Domenico Botticella

Personal information
- Full name: Domenico Botticella
- Date of birth: 2 March 1976 (age 49)
- Place of birth: San Giovanni Rotondo, Italy
- Height: 1.89 m (6 ft 2 in)
- Position(s): Goalkeeper

Team information
- Current team: Casertana (goalkeeping coach)

Youth career
- 1995–1997: Foggia

Senior career*
- Years: Team / Apps / (Gls)
- 1997–2000: Foggia / 34 / (0)
- 1997–1998: → Chieti (loan) / 11 / (0)
- 2000–2005: Salernitana / 73 / (0)
- 2005–2006: Manfredonia / 1 / (0)
- 2006–2007: Catanzaro / 33 / (0)
- 2007–2008: Paganese / 34 / (0)
- 2008–2009: Sorrento / 15 / (0)
- 2009: Arezzo / 7 / (0)
- 2010–2011: Cavese / 2 / (0)
- 2011–2013: Foggia / 10 / (0)
- 2013: Canosa

= Domenico Botticella =

Italian footballer (born 1976)

Domenico Botticella (born 2 March 1976) is an Italian football coach and former player, who used to play as a goalkeeper. He is the current goalkeeping coach of Casertana.

==Playing career==
Botticella played in Serie B with Salernitana between 2000 and 2005. In his last season, he competed for a starting spot with Marco Ambrosio and Alex Brunner.

He also played for Foggia in Serie C1 and Serie C2.

Before joining Paganese, he played for Manfredonia of Serie C1 and Catanzaro of Serie C2.

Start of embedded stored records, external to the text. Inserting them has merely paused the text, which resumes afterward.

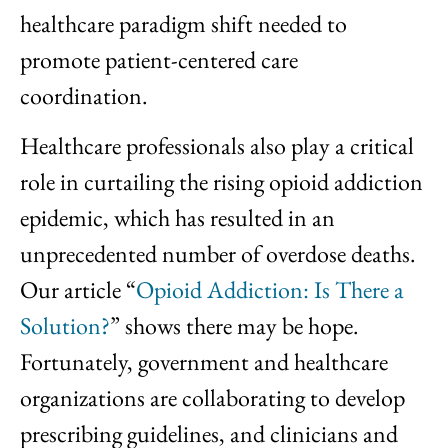
healthcare paradigm shift needed to
promote patient-centered care
coordination.
Healthcare professionals also play a critical
role in curtailing the rising opioid addiction
epidemic, which has resulted in an
unprecedented number of overdose deaths.
Our article “
Opioid Addiction: Is There a
Solution?
” shows there may be hope.
Fortunately, government and healthcare
organizations are collaborating to develop
prescribing guidelines, and clinicians and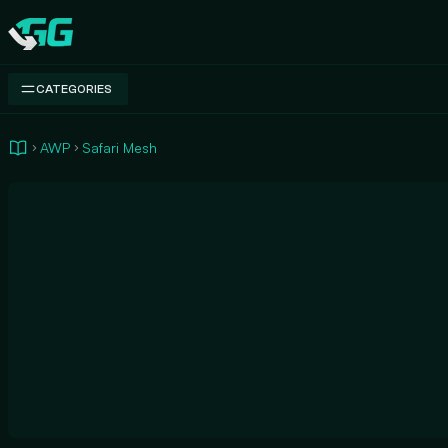
Swap.gg
CATEGORIES
AWP
Safari Mesh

On 28 July 2011, he joined Foggia on a free transfer after being released by Cavese.

In 2013 Botticella joined Apulian Prima Categoria amateur club Canosa.

==Coaching career==
After retirement, Botticella embarked on a career as a goalkeeping coach, working alongside his former boss Delio Rossi in a number of clubs such as Levski Sofia, Palermo and Ascoli.

On 29 December 2022, he was hired as the new goalkeeping coach of Serie D club Casertana following the appointment of Vincenzo Cangelosi, former Zdeněk Zeman right-hand man, as new head coach.